Problem to work on → Although the data below holds other lines too, output only those from the line with "T-99, label: 디자인 -> 프론트" up to and including the line with "Add types for AccordionGroup component, status: Geprüft", exactly as they appear.

Data under study →
<<<<
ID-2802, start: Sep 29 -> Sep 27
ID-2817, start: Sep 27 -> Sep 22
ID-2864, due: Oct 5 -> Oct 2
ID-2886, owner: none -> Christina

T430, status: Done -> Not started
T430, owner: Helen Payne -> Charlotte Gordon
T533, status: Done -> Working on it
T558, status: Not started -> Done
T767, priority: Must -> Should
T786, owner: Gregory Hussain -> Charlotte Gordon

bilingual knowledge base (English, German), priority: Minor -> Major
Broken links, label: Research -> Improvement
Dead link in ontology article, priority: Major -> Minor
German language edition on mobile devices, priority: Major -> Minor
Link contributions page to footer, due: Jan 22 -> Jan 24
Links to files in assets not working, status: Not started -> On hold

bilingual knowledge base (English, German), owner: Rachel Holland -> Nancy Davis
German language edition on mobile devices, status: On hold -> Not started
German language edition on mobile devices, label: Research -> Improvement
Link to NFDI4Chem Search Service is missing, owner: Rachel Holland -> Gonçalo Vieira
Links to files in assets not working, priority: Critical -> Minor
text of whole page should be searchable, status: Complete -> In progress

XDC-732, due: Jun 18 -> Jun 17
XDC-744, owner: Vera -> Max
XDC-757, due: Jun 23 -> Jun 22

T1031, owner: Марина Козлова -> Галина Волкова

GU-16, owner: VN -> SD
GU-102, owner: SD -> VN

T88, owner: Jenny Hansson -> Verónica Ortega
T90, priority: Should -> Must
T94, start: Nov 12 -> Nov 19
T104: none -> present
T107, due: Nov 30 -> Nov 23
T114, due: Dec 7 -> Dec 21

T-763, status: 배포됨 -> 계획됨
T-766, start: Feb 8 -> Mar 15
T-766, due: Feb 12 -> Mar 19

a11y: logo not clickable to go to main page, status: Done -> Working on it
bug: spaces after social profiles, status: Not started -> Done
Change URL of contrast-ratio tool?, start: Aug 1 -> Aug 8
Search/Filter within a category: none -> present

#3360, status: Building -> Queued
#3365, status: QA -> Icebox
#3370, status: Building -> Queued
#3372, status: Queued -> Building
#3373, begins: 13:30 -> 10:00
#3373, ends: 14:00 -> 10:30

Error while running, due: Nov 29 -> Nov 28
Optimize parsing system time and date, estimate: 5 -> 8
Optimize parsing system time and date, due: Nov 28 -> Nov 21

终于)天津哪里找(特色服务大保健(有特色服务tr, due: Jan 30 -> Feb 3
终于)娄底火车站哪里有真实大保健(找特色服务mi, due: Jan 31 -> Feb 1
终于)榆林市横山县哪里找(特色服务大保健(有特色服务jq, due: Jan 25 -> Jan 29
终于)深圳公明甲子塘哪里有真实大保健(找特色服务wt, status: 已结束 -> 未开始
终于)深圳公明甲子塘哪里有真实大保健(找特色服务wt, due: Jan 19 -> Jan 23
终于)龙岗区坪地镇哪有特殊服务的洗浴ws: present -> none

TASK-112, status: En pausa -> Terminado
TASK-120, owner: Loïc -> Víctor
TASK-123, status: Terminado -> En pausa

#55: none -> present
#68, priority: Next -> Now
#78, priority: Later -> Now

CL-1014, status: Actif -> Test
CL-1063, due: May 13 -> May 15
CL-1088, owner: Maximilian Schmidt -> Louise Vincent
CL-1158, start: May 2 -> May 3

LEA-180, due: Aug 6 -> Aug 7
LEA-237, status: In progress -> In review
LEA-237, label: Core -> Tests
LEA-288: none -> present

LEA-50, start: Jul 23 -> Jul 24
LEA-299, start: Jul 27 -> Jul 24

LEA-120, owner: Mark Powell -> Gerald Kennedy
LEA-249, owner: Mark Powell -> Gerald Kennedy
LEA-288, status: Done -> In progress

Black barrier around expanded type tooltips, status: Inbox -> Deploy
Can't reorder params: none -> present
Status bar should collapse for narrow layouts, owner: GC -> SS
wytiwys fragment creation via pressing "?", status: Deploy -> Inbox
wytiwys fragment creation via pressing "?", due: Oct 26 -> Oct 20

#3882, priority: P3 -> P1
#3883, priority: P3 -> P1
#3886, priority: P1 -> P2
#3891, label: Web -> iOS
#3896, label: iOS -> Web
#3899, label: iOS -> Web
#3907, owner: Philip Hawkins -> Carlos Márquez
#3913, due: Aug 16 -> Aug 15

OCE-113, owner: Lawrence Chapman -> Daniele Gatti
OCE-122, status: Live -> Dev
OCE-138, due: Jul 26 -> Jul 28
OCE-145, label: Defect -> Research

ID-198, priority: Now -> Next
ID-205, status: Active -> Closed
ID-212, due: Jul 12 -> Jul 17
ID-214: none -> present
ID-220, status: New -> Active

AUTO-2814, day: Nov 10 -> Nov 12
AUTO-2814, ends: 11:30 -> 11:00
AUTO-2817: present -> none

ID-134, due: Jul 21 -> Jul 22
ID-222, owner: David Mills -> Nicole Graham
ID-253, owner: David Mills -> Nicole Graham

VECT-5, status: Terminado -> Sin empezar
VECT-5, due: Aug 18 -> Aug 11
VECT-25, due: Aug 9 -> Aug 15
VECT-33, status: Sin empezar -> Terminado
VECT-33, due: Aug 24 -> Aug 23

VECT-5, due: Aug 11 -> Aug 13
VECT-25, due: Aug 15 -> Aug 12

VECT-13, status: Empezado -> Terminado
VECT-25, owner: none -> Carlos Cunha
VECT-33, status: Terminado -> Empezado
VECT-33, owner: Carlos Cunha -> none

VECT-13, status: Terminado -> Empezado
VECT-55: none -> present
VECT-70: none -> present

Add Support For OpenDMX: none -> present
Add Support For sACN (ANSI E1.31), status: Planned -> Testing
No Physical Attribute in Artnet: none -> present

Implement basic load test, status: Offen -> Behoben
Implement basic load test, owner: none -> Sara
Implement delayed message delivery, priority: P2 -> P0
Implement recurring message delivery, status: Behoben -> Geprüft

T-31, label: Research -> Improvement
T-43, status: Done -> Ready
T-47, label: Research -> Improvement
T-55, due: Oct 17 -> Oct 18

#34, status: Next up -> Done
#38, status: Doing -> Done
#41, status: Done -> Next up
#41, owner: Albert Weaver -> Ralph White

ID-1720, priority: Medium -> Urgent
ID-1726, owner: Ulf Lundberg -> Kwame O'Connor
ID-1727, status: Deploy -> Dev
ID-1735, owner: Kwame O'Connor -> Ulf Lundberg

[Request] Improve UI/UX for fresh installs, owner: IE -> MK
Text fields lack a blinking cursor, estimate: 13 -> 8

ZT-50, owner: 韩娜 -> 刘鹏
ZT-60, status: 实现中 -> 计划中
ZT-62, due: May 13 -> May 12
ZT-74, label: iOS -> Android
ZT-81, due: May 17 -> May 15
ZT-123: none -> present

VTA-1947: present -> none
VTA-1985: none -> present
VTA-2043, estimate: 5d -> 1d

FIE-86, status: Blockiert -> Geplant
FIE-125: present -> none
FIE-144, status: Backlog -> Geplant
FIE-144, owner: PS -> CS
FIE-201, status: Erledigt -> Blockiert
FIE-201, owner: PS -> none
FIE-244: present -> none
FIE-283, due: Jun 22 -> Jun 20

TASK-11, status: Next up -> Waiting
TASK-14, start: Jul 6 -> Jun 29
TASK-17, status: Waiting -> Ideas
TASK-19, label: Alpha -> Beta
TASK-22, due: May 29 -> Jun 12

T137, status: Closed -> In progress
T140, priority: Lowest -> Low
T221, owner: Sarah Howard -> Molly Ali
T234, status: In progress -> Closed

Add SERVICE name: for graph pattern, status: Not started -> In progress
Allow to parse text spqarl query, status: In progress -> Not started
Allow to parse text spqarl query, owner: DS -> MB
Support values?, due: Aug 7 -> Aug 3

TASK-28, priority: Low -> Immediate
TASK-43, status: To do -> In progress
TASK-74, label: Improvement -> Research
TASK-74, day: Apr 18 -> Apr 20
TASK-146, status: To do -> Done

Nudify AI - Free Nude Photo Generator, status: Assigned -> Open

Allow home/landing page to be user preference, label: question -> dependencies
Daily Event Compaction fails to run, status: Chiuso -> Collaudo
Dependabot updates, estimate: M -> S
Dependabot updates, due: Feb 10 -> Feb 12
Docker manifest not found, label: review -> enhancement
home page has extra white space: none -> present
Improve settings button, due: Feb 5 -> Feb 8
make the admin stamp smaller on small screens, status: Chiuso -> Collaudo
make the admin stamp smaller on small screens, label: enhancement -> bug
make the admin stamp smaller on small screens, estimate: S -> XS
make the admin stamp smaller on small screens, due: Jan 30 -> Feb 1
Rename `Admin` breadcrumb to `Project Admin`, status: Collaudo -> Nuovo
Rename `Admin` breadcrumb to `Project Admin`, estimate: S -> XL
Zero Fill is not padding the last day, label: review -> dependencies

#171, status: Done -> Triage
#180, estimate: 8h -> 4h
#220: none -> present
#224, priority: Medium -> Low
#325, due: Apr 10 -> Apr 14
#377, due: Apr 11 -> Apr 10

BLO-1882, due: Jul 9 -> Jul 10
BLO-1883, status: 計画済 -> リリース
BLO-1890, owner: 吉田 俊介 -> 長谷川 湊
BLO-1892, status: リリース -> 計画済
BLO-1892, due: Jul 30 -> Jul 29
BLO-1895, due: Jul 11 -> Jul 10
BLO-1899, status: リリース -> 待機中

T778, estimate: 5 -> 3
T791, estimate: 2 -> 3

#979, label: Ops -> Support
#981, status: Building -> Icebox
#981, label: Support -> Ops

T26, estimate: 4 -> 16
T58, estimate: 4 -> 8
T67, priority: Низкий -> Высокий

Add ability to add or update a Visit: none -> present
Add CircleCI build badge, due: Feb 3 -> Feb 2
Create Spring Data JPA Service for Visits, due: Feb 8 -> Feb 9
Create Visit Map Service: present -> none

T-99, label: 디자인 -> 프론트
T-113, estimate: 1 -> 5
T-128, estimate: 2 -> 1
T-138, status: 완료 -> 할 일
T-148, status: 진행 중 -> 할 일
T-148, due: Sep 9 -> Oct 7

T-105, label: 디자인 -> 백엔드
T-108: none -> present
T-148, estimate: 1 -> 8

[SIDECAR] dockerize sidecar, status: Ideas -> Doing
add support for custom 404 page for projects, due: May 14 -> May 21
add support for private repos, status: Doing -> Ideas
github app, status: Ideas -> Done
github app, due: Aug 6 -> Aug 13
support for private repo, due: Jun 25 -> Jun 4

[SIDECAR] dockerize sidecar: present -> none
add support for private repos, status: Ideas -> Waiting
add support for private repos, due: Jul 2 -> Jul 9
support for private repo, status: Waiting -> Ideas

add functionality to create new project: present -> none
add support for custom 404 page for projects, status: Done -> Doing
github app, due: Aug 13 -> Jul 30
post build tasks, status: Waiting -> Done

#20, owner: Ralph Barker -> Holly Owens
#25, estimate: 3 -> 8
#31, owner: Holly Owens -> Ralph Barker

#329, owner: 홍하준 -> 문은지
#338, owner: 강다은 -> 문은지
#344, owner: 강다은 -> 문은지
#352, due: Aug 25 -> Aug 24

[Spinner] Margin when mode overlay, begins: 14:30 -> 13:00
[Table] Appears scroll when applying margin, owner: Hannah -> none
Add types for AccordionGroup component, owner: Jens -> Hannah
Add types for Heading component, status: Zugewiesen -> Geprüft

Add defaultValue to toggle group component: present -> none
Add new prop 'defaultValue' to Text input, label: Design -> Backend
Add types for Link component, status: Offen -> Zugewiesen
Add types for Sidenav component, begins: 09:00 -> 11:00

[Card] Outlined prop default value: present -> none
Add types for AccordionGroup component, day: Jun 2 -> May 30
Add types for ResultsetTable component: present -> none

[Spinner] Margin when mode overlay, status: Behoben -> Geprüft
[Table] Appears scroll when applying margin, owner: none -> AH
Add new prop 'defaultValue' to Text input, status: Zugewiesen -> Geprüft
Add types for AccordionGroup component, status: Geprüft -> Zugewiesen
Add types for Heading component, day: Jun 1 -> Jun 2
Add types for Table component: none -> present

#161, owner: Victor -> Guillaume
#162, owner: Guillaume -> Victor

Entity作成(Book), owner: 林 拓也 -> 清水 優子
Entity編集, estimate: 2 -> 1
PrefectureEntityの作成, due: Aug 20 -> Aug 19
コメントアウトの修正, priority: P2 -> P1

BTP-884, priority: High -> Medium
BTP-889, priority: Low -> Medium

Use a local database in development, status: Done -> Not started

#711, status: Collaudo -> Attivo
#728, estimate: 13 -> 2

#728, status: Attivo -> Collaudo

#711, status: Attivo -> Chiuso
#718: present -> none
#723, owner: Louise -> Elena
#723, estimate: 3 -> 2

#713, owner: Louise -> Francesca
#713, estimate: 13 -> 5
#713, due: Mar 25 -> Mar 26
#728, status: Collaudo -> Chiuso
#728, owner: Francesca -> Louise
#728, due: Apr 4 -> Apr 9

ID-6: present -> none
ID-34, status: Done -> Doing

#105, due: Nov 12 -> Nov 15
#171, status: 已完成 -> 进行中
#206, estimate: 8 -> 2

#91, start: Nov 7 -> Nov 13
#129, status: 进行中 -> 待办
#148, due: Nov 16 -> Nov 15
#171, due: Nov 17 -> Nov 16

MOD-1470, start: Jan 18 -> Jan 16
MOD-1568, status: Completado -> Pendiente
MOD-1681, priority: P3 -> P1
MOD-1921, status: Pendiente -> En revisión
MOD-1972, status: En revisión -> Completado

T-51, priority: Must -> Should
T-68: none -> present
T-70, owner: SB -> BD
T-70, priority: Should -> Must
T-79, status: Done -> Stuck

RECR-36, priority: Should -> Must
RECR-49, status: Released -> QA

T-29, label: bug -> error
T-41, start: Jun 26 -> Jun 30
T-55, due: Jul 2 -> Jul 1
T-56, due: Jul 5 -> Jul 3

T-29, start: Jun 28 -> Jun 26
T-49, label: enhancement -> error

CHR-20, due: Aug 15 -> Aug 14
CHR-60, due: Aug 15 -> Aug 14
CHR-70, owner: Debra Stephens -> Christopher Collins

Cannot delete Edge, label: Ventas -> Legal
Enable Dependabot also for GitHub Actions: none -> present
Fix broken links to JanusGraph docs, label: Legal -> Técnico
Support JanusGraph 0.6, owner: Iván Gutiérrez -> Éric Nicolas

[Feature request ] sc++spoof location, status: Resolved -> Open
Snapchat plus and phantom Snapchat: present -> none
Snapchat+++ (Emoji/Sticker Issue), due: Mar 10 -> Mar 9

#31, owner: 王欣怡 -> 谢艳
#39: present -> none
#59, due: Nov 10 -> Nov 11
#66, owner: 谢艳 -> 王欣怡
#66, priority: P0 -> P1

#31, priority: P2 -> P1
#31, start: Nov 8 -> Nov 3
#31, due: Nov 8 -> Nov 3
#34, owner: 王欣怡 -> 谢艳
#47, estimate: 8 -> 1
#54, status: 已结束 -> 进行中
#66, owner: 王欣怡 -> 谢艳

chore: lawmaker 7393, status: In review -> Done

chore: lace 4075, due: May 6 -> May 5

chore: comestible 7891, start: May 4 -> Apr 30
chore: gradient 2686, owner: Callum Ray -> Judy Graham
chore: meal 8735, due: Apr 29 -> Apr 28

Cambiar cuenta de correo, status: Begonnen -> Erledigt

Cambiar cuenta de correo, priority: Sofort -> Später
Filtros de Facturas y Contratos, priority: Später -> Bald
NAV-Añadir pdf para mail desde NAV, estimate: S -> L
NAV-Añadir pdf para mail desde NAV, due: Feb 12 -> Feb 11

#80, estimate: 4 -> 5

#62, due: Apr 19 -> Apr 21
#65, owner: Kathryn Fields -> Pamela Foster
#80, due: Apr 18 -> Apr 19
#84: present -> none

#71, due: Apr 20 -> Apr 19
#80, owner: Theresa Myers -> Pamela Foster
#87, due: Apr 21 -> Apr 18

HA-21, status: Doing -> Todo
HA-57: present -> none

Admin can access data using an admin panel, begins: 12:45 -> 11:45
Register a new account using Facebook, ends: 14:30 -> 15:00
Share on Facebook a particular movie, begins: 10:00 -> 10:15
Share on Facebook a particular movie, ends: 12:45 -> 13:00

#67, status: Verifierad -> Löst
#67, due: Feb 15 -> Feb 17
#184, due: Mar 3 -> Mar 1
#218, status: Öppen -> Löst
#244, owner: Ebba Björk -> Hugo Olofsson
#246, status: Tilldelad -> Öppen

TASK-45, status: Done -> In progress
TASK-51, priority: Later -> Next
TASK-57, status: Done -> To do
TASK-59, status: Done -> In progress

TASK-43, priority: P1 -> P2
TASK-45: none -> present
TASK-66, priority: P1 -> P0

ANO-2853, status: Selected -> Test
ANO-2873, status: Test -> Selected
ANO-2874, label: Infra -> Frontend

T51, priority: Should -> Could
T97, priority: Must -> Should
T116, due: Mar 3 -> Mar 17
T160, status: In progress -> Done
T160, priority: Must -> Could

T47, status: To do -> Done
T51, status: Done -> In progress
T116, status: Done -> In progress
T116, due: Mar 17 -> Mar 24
>>>>
Exercise solution →
T-99, label: 디자인 -> 프론트
T-113, estimate: 1 -> 5
T-128, estimate: 2 -> 1
T-138, status: 완료 -> 할 일
T-148, status: 진행 중 -> 할 일
T-148, due: Sep 9 -> Oct 7

T-105, label: 디자인 -> 백엔드
T-108: none -> present
T-148, estimate: 1 -> 8

[SIDECAR] dockerize sidecar, status: Ideas -> Doing
add support for custom 404 page for projects, due: May 14 -> May 21
add support for private repos, status: Doing -> Ideas
github app, status: Ideas -> Done
github app, due: Aug 6 -> Aug 13
support for private repo, due: Jun 25 -> Jun 4

[SIDECAR] dockerize sidecar: present -> none
add support for private repos, status: Ideas -> Waiting
add support for private repos, due: Jul 2 -> Jul 9
support for private repo, status: Waiting -> Ideas

add functionality to create new project: present -> none
add support for custom 404 page for projects, status: Done -> Doing
github app, due: Aug 13 -> Jul 30
post build tasks, status: Waiting -> Done

#20, owner: Ralph Barker -> Holly Owens
#25, estimate: 3 -> 8
#31, owner: Holly Owens -> Ralph Barker

#329, owner: 홍하준 -> 문은지
#338, owner: 강다은 -> 문은지
#344, owner: 강다은 -> 문은지
#352, due: Aug 25 -> Aug 24

[Spinner] Margin when mode overlay, begins: 14:30 -> 13:00
[Table] Appears scroll when applying margin, owner: Hannah -> none
Add types for AccordionGroup component, owner: Jens -> Hannah
Add types for Heading component, status: Zugewiesen -> Geprüft

Add defaultValue to toggle group component: present -> none
Add new prop 'defaultValue' to Text input, label: Design -> Backend
Add types for Link component, status: Offen -> Zugewiesen
Add types for Sidenav component, begins: 09:00 -> 11:00

[Card] Outlined prop default value: present -> none
Add types for AccordionGroup component, day: Jun 2 -> May 30
Add types for ResultsetTable component: present -> none

[Spinner] Margin when mode overlay, status: Behoben -> Geprüft
[Table] Appears scroll when applying margin, owner: none -> AH
Add new prop 'defaultValue' to Text input, status: Zugewiesen -> Geprüft
Add types for AccordionGroup component, status: Geprüft -> Zugewiesen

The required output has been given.